*How to complete this task*:
A precise reproduction of every record below is needed, minus the pictures.

------------------------------------------------------------------------

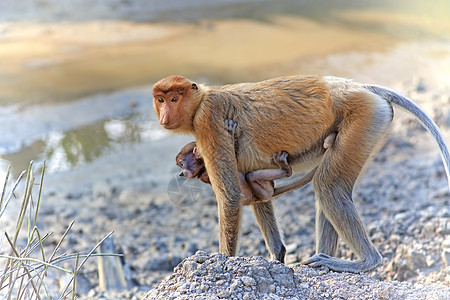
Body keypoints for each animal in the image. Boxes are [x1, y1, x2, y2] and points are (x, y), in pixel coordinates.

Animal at [176, 120, 338, 205]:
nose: (181, 173)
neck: (203, 165)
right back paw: (285, 170)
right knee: (250, 177)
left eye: (181, 164)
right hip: (263, 191)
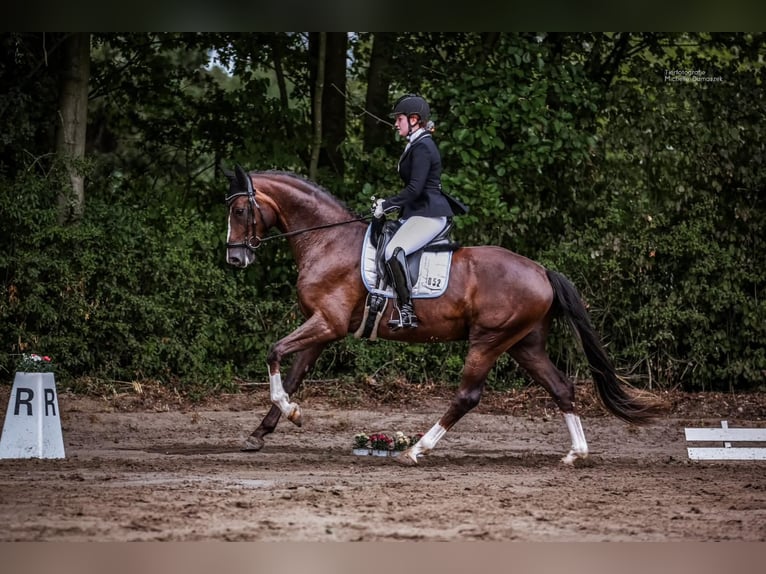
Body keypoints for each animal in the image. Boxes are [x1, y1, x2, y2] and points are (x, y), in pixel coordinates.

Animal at [224, 166, 664, 468]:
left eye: (242, 209)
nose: (235, 259)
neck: (326, 240)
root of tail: (541, 271)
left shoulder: (326, 323)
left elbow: (274, 352)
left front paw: (287, 412)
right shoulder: (323, 327)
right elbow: (293, 372)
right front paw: (266, 429)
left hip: (489, 340)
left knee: (468, 395)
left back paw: (417, 449)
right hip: (524, 344)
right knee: (561, 388)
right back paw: (576, 453)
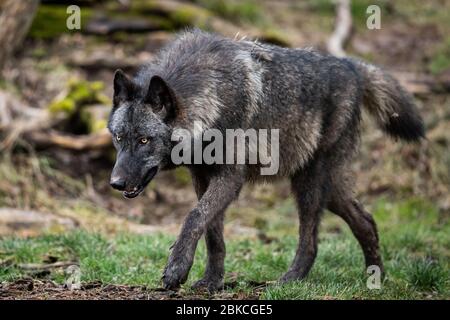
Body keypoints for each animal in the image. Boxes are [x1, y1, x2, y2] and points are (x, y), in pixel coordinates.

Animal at [107, 29, 424, 290]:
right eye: (119, 138)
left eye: (144, 140)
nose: (115, 183)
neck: (209, 99)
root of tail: (352, 66)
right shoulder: (202, 177)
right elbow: (213, 234)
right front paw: (212, 282)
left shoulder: (230, 178)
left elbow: (194, 216)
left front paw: (176, 269)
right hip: (329, 189)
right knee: (365, 221)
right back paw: (376, 278)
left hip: (309, 185)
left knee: (311, 240)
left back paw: (291, 280)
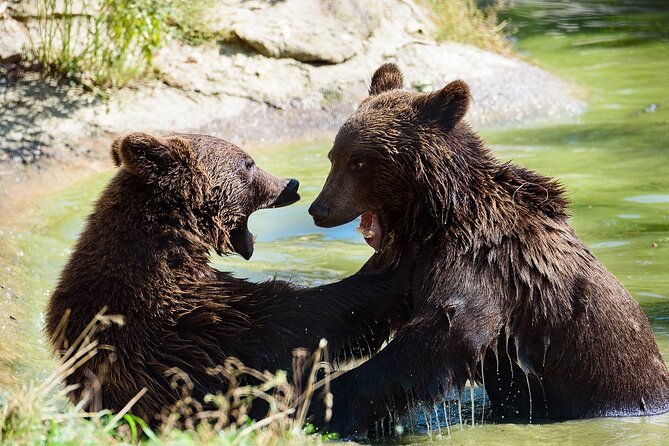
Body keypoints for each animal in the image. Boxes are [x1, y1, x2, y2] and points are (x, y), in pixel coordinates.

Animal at [45, 132, 412, 426]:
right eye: (248, 163)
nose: (290, 184)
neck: (174, 240)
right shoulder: (185, 317)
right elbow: (296, 319)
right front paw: (395, 272)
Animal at [307, 63, 669, 435]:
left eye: (359, 162)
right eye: (334, 156)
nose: (319, 209)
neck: (436, 213)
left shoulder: (483, 260)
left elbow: (444, 331)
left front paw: (325, 402)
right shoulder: (410, 256)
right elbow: (361, 301)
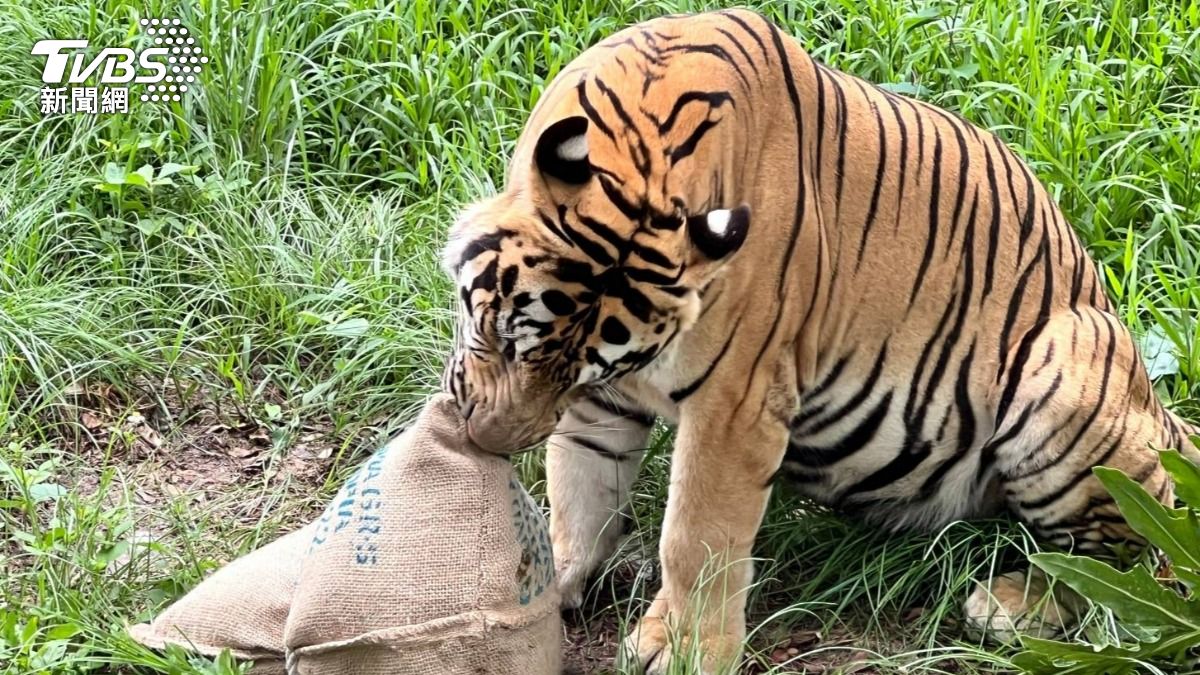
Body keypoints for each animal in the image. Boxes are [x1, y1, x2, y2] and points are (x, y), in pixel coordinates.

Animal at [440, 8, 1198, 672]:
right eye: (504, 339)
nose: (488, 441)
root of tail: (1163, 413)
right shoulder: (604, 400)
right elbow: (580, 491)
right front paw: (545, 581)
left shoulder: (735, 404)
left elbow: (696, 535)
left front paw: (685, 650)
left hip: (1063, 378)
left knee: (1125, 558)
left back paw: (1011, 604)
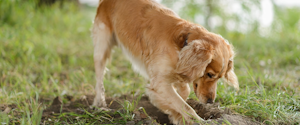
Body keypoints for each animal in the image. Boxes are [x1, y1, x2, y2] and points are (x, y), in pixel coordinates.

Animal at [91, 0, 239, 123]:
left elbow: (183, 95)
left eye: (219, 78)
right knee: (99, 80)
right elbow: (186, 106)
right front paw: (197, 121)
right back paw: (99, 104)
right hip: (101, 48)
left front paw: (176, 117)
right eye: (209, 74)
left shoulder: (177, 74)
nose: (210, 102)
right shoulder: (160, 83)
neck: (181, 45)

------------------------------------------------------------------------

*Finished exercise*:
Body keypoints for each animal in the image. Boxes are [x1, y1, x2, y2] and points are (x, y), in pixel coordinates.

Animal at [176, 120, 338, 205]:
nose: (181, 173)
neck: (203, 165)
right back paw: (285, 170)
right knee: (250, 177)
left eye: (181, 164)
right hip: (263, 191)
Body keypoints for each animal in the image. Boxes are [x1, y1, x2, y2] and points are (x, y), in pixel coordinates.

Animal at [224, 166, 664, 468]:
left eye: (242, 209)
nose: (235, 259)
neck: (326, 240)
root of tail: (541, 271)
left shoulder: (326, 323)
left elbow: (274, 352)
left front paw: (287, 412)
right shoulder: (323, 327)
right elbow: (293, 372)
right front paw: (266, 429)
left hip: (489, 340)
left knee: (468, 395)
left back paw: (417, 449)
right hip: (524, 344)
right knee: (561, 388)
right back paw: (576, 453)
Body keypoints for each animal in the image. Boxes are [x1, y1, x2, y2] and points are (x, y), in pixel coordinates.

Animal at [107, 29, 424, 290]:
right eye: (119, 138)
left eye: (144, 140)
nose: (115, 183)
neck: (209, 99)
root of tail: (352, 66)
right shoulder: (202, 177)
right elbow: (213, 234)
right front paw: (212, 282)
left shoulder: (230, 178)
left elbow: (194, 216)
left front paw: (176, 269)
right hip: (329, 189)
right knee: (365, 221)
right back paw: (376, 278)
left hip: (309, 185)
left knee: (311, 240)
left back paw: (291, 280)
Body keypoints for each animal in the image. Boxes are [x1, y1, x2, y2] and points are (x, y), in pixel coordinates.

Animal at [45, 132, 412, 426]:
right eye: (248, 163)
nose: (290, 184)
neck: (174, 240)
right shoulder: (185, 317)
right elbow: (296, 319)
right front paw: (395, 272)
Animal at [307, 63, 669, 435]:
left eye: (359, 162)
right eye: (334, 156)
nose: (319, 209)
neck: (436, 213)
left shoulder: (483, 260)
left elbow: (444, 331)
left front paw: (325, 402)
right shoulder: (410, 256)
right elbow: (361, 301)
Body keypoints for each animal in the image. Boxes are [x1, y1, x2, y2] and points are (x, y), in pixel coordinates.

Animal at [440, 8, 1198, 672]:
right eye: (504, 339)
nose: (488, 441)
root of tail: (1163, 413)
right shoulder: (604, 400)
right elbow: (580, 491)
right front paw: (545, 581)
left shoulder: (735, 404)
left elbow: (696, 535)
left front paw: (685, 650)
left hip: (1063, 378)
left knee: (1125, 558)
left back paw: (1011, 604)
Body keypoints for each animal in the image. Boxes are [x1, y1, x2, y2] and points are (x, y), in pixel coordinates.

Animal at [91, 0, 239, 123]:
left elbow: (183, 95)
left eye: (219, 78)
right knee: (99, 80)
right elbow: (186, 106)
right front paw: (197, 121)
right back paw: (99, 104)
right hip: (101, 48)
left front paw: (176, 117)
right eye: (209, 74)
left shoulder: (177, 74)
nose: (210, 102)
right shoulder: (160, 83)
neck: (181, 45)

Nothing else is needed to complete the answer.